Verbal self-instruction—Dr. Russell Barkley, ADHD specialist, talks about the importance of internal language, also called “the mind’s voice,” and ADHD. He maintains that children with ADHD are delayed in developing the ability to talk themselves through situations.[i] Verbal self-instruction skills can be taught.[ii]

Vestibular—The vestibular system determines body balance and movement. The vestibular sense organs are located in the inner ear, and include three semicircular canals, which detect gravity and linear movement. It can be difficult to stand upright or to sit still if the vestibular sense is underdeveloped. Occupational therapy can help to develop this sense.

Visual fine motor—Another term for visual problems that can interfere with reading and education. Includes lazy eye, convergence problems, tracking problems, and so forth.  See Appendix C for more information on vision therapy.

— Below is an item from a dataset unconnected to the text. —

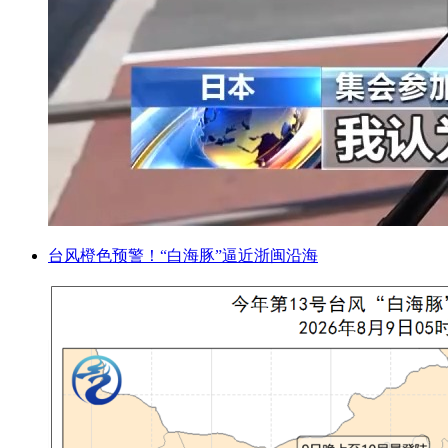
台风橙色预警！“白海豚”逼近浙闽沿海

Visual-spatial—The ability to see things and relate them to their location, or to distinguish between objects. Can affect motor skills and classroom performance. Occupational therapy can help develop this skill.

Working memory—Also called short-term memory. Stores information that you’re currently using. For example, you hold a question in your mind as you turn the page looking for an answer. There are several types of working memory: auditory, visual-spatial, and motor. Working memory increases naturally up until age 12, and can be exercised. The Mislabeled Child, by Brock Eide, M.D., M.A., and Fernette Eide, M.D., is the best reference book to inform you about working memory structure.